TASK OBJECTIVE => Every record shown below is to be output exactly.

Stored records =>
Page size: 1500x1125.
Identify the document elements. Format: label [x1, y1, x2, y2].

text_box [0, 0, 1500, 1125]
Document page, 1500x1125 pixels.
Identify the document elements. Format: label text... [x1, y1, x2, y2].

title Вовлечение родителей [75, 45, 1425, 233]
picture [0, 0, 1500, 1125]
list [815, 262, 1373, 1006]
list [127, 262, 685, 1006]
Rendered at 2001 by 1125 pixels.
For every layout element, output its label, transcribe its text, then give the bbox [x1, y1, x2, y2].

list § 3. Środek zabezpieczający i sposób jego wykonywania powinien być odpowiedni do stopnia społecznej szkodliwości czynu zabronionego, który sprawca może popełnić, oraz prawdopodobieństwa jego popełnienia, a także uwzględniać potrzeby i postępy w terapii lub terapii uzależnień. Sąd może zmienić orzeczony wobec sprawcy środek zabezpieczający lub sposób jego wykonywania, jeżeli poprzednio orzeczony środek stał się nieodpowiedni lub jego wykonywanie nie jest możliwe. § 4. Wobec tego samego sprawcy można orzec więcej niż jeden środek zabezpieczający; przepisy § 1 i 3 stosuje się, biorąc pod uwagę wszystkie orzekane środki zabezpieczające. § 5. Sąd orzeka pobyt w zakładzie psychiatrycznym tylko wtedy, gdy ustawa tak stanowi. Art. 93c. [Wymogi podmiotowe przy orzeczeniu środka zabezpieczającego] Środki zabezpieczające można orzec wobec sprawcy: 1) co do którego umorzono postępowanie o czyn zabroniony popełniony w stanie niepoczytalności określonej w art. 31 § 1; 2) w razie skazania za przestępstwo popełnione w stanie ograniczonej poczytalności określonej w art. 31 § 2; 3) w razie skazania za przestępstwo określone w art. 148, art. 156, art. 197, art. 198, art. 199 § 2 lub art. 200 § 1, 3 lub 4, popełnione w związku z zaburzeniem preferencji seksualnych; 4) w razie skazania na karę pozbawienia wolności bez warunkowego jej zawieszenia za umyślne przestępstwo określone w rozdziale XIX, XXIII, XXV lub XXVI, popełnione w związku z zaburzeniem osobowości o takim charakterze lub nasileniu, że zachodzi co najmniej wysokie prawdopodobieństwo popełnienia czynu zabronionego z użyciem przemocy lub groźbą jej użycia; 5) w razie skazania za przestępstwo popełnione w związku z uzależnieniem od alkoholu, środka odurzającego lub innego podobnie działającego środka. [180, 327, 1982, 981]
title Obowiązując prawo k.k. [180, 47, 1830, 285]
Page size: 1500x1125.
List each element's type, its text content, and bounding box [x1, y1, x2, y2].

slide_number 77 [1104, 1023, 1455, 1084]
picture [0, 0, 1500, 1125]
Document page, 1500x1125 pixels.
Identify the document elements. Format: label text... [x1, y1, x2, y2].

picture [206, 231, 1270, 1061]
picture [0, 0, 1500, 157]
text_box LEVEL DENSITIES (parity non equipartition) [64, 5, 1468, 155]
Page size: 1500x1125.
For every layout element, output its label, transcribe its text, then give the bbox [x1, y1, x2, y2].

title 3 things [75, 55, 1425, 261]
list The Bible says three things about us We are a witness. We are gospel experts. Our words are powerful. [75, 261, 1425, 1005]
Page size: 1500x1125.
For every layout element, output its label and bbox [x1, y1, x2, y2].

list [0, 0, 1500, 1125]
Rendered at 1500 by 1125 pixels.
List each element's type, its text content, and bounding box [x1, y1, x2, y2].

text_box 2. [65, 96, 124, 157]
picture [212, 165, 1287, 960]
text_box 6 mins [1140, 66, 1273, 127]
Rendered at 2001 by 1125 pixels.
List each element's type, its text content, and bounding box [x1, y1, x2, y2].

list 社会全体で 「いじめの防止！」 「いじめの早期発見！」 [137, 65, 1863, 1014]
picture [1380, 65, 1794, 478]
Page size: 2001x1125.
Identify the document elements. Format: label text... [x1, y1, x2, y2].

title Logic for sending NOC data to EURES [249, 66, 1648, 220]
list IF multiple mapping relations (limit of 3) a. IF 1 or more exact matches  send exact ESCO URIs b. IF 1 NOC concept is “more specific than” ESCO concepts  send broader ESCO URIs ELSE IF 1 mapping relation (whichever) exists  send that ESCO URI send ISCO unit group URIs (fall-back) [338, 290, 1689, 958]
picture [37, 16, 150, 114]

WRITTEN ANSWER =>
Page size: 1500x1125.
Identify the document elements. Format: label [x1, y1, x2, y2].

text_box [0, 0, 1500, 1125]
Document page, 1500x1125 pixels.
Identify the document elements. Format: label text... [x1, y1, x2, y2].

title Вовлечение родителей [75, 45, 1425, 233]
picture [0, 0, 1500, 1125]
list [815, 262, 1373, 1006]
list [127, 262, 685, 1006]
Rendered at 2001 by 1125 pixels.
For every layout element, output its label, transcribe its text, then give the bbox [x1, y1, x2, y2].

list § 3. Środek zabezpieczający i sposób jego wykonywania powinien być odpowiedni do stopnia społecznej szkodliwości czynu zabronionego, który sprawca może popełnić, oraz prawdopodobieństwa jego popełnienia, a także uwzględniać potrzeby i postępy w terapii lub terapii uzależnień. Sąd może zmienić orzeczony wobec sprawcy środek zabezpieczający lub sposób jego wykonywania, jeżeli poprzednio orzeczony środek stał się nieodpowiedni lub jego wykonywanie nie jest możliwe. § 4. Wobec tego samego sprawcy można orzec więcej niż jeden środek zabezpieczający; przepisy § 1 i 3 stosuje się, biorąc pod uwagę wszystkie orzekane środki zabezpieczające. § 5. Sąd orzeka pobyt w zakładzie psychiatrycznym tylko wtedy, gdy ustawa tak stanowi. Art. 93c. [Wymogi podmiotowe przy orzeczeniu środka zabezpieczającego] Środki zabezpieczające można orzec wobec sprawcy: 1) co do którego umorzono postępowanie o czyn zabroniony popełniony w stanie niepoczytalności określonej w art. 31 § 1; 2) w razie skazania za przestępstwo popełnione w stanie ograniczonej poczytalności określonej w art. 31 § 2; 3) w razie skazania za przestępstwo określone w art. 148, art. 156, art. 197, art. 198, art. 199 § 2 lub art. 200 § 1, 3 lub 4, popełnione w związku z zaburzeniem preferencji seksualnych; 4) w razie skazania na karę pozbawienia wolności bez warunkowego jej zawieszenia za umyślne przestępstwo określone w rozdziale XIX, XXIII, XXV lub XXVI, popełnione w związku z zaburzeniem osobowości o takim charakterze lub nasileniu, że zachodzi co najmniej wysokie prawdopodobieństwo popełnienia czynu zabronionego z użyciem przemocy lub groźbą jej użycia; 5) w razie skazania za przestępstwo popełnione w związku z uzależnieniem od alkoholu, środka odurzającego lub innego podobnie działającego środka. [180, 327, 1982, 981]
title Obowiązując prawo k.k. [180, 47, 1830, 285]
Page size: 1500x1125.
List each element's type, its text content, and bounding box [x1, y1, x2, y2].

slide_number 77 [1104, 1023, 1455, 1084]
picture [0, 0, 1500, 1125]
Document page, 1500x1125 pixels.
Identify the document elements. Format: label text... [x1, y1, x2, y2].

picture [206, 231, 1270, 1061]
picture [0, 0, 1500, 157]
text_box LEVEL DENSITIES (parity non equipartition) [64, 5, 1468, 155]
Page size: 1500x1125.
For every layout element, output its label, transcribe its text, then give the bbox [x1, y1, x2, y2].

title 3 things [75, 55, 1425, 261]
list The Bible says three things about us We are a witness. We are gospel experts. Our words are powerful. [75, 261, 1425, 1005]
Page size: 1500x1125.
For every layout element, output its label and bbox [x1, y1, x2, y2].

list [0, 0, 1500, 1125]
Rendered at 1500 by 1125 pixels.
List each element's type, its text content, and bounding box [x1, y1, x2, y2].

text_box 2. [65, 96, 124, 157]
picture [212, 165, 1287, 960]
text_box 6 mins [1140, 66, 1273, 127]
Rendered at 2001 by 1125 pixels.
List each element's type, its text content, and bounding box [x1, y1, x2, y2].

list 社会全体で 「いじめの防止！」 「いじめの早期発見！」 [137, 65, 1863, 1014]
picture [1380, 65, 1794, 478]
Page size: 2001x1125.
Identify the document elements. Format: label text... [x1, y1, x2, y2].

title Logic for sending NOC data to EURES [249, 66, 1648, 220]
list IF multiple mapping relations (limit of 3) a. IF 1 or more exact matches  send exact ESCO URIs b. IF 1 NOC concept is “more specific than” ESCO concepts  send broader ESCO URIs ELSE IF 1 mapping relation (whichever) exists  send that ESCO URI send ISCO unit group URIs (fall-back) [338, 290, 1689, 958]
picture [37, 16, 150, 114]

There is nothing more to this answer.